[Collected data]
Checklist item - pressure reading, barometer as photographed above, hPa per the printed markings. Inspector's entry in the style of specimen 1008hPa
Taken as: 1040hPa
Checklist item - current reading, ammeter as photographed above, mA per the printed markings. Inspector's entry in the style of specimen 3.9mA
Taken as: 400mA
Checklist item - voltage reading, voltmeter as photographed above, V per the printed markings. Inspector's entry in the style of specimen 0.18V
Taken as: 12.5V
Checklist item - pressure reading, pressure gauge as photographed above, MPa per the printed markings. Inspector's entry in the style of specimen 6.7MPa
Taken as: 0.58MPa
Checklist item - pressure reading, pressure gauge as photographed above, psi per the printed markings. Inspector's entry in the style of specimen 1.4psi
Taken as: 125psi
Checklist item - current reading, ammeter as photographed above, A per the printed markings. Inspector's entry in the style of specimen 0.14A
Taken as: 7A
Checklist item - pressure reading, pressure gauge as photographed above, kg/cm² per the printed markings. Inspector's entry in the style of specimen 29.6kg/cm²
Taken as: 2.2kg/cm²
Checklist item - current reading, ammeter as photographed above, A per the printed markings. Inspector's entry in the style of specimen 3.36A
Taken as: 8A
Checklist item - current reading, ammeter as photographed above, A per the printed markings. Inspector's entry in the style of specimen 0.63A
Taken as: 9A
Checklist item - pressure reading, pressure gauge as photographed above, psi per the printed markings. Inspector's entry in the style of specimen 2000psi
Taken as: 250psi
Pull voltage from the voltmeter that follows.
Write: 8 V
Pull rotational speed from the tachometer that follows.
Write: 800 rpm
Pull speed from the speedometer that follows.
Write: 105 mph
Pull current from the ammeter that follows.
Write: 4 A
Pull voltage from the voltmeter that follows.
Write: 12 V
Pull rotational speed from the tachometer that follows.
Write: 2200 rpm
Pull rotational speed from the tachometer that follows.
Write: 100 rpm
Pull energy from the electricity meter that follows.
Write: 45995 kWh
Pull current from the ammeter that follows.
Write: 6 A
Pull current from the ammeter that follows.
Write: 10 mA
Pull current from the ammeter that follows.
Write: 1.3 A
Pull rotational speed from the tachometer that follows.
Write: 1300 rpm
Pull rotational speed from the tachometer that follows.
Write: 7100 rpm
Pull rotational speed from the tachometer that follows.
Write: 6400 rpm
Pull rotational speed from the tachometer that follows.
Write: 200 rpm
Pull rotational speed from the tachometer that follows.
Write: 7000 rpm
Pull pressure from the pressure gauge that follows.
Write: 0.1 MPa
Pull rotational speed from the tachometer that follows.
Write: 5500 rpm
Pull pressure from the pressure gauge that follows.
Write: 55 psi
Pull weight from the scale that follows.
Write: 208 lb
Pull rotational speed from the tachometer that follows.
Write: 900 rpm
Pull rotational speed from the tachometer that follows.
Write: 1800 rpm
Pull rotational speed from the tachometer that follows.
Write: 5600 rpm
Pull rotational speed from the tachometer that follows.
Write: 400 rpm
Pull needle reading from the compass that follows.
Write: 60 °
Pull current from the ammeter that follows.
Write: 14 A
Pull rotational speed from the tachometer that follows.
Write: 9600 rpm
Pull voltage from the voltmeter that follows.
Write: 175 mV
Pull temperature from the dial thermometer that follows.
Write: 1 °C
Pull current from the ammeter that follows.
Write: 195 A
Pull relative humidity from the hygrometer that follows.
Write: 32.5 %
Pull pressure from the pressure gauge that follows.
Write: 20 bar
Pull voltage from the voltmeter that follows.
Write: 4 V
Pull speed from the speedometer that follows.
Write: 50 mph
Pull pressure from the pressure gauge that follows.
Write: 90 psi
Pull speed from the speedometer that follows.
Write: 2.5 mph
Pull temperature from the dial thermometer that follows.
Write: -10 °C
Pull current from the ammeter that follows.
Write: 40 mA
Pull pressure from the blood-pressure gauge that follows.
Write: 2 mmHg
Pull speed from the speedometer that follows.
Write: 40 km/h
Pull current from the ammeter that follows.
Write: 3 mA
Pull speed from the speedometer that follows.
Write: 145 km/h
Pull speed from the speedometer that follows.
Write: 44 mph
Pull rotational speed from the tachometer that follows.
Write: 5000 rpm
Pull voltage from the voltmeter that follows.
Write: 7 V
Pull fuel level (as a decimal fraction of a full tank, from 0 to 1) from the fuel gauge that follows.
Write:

[Your instructions]
Could you give each line of the items above as a JSON list of strings, with one string per line and blank lines left out?

[Your response]
[
  "Checklist item - pressure reading, barometer as photographed above, hPa per the printed markings. Inspector's entry in the style of specimen 1008hPa",
  "Taken as: 1040hPa",
  "Checklist item - current reading, ammeter as photographed above, mA per the printed markings. Inspector's entry in the style of specimen 3.9mA",
  "Taken as: 400mA",
  "Checklist item - voltage reading, voltmeter as photographed above, V per the printed markings. Inspector's entry in the style of specimen 0.18V",
  "Taken as: 12.5V",
  "Checklist item - pressure reading, pressure gauge as photographed above, MPa per the printed markings. Inspector's entry in the style of specimen 6.7MPa",
  "Taken as: 0.58MPa",
  "Checklist item - pressure reading, pressure gauge as photographed above, psi per the printed markings. Inspector's entry in the style of specimen 1.4psi",
  "Taken as: 125psi",
  "Checklist item - current reading, ammeter as photographed above, A per the printed markings. Inspector's entry in the style of specimen 0.14A",
  "Taken as: 7A",
  "Checklist item - pressure reading, pressure gauge as photographed above, kg/cm² per the printed markings. Inspector's entry in the style of specimen 29.6kg/cm²",
  "Taken as: 2.2kg/cm²",
  "Checklist item - current reading, ammeter as photographed above, A per the printed markings. Inspector's entry in the style of specimen 3.36A",
  "Taken as: 8A",
  "Checklist item - current reading, ammeter as photographed above, A per the printed markings. Inspector's entry in the style of specimen 0.63A",
  "Taken as: 9A",
  "Checklist item - pressure reading, pressure gauge as photographed above, psi per the printed markings. Inspector's entry in the style of specimen 2000psi",
  "Taken as: 250psi",
  "Pull voltage from the voltmeter that follows.",
  "Write: 8 V",
  "Pull rotational speed from the tachometer that follows.",
  "Write: 800 rpm",
  "Pull speed from the speedometer that follows.",
  "Write: 105 mph",
  "Pull current from the ammeter that follows.",
  "Write: 4 A",
  "Pull voltage from the voltmeter that follows.",
  "Write: 12 V",
  "Pull rotational speed from the tachometer that follows.",
  "Write: 2200 rpm",
  "Pull rotational speed from the tachometer that follows.",
  "Write: 100 rpm",
  "Pull energy from the electricity meter that follows.",
  "Write: 45995 kWh",
  "Pull current from the ammeter that follows.",
  "Write: 6 A",
  "Pull current from the ammeter that follows.",
  "Write: 10 mA",
  "Pull current from the ammeter that follows.",
  "Write: 1.3 A",
  "Pull rotational speed from the tachometer that follows.",
  "Write: 1300 rpm",
  "Pull rotational speed from the tachometer that follows.",
  "Write: 7100 rpm",
  "Pull rotational speed from the tachometer that follows.",
  "Write: 6400 rpm",
  "Pull rotational speed from the tachometer that follows.",
  "Write: 200 rpm",
  "Pull rotational speed from the tachometer that follows.",
  "Write: 7000 rpm",
  "Pull pressure from the pressure gauge that follows.",
  "Write: 0.1 MPa",
  "Pull rotational speed from the tachometer that follows.",
  "Write: 5500 rpm",
  "Pull pressure from the pressure gauge that follows.",
  "Write: 55 psi",
  "Pull weight from the scale that follows.",
  "Write: 208 lb",
  "Pull rotational speed from the tachometer that follows.",
  "Write: 900 rpm",
  "Pull rotational speed from the tachometer that follows.",
  "Write: 1800 rpm",
  "Pull rotational speed from the tachometer that follows.",
  "Write: 5600 rpm",
  "Pull rotational speed from the tachometer that follows.",
  "Write: 400 rpm",
  "Pull needle reading from the compass that follows.",
  "Write: 60 °",
  "Pull current from the ammeter that follows.",
  "Write: 14 A",
  "Pull rotational speed from the tachometer that follows.",
  "Write: 9600 rpm",
  "Pull voltage from the voltmeter that follows.",
  "Write: 175 mV",
  "Pull temperature from the dial thermometer that follows.",
  "Write: 1 °C",
  "Pull current from the ammeter that follows.",
  "Write: 195 A",
  "Pull relative humidity from the hygrometer that follows.",
  "Write: 32.5 %",
  "Pull pressure from the pressure gauge that follows.",
  "Write: 20 bar",
  "Pull voltage from the voltmeter that follows.",
  "Write: 4 V",
  "Pull speed from the speedometer that follows.",
  "Write: 50 mph",
  "Pull pressure from the pressure gauge that follows.",
  "Write: 90 psi",
  "Pull speed from the speedometer that follows.",
  "Write: 2.5 mph",
  "Pull temperature from the dial thermometer that follows.",
  "Write: -10 °C",
  "Pull current from the ammeter that follows.",
  "Write: 40 mA",
  "Pull pressure from the blood-pressure gauge that follows.",
  "Write: 2 mmHg",
  "Pull speed from the speedometer that follows.",
  "Write: 40 km/h",
  "Pull current from the ammeter that follows.",
  "Write: 3 mA",
  "Pull speed from the speedometer that follows.",
  "Write: 145 km/h",
  "Pull speed from the speedometer that follows.",
  "Write: 44 mph",
  "Pull rotational speed from the tachometer that follows.",
  "Write: 5000 rpm",
  "Pull voltage from the voltmeter that follows.",
  "Write: 7 V",
  "Pull fuel level (as a decimal fraction of a full tank, from 0 to 1) from the fuel gauge that follows.",
  "Write:"
]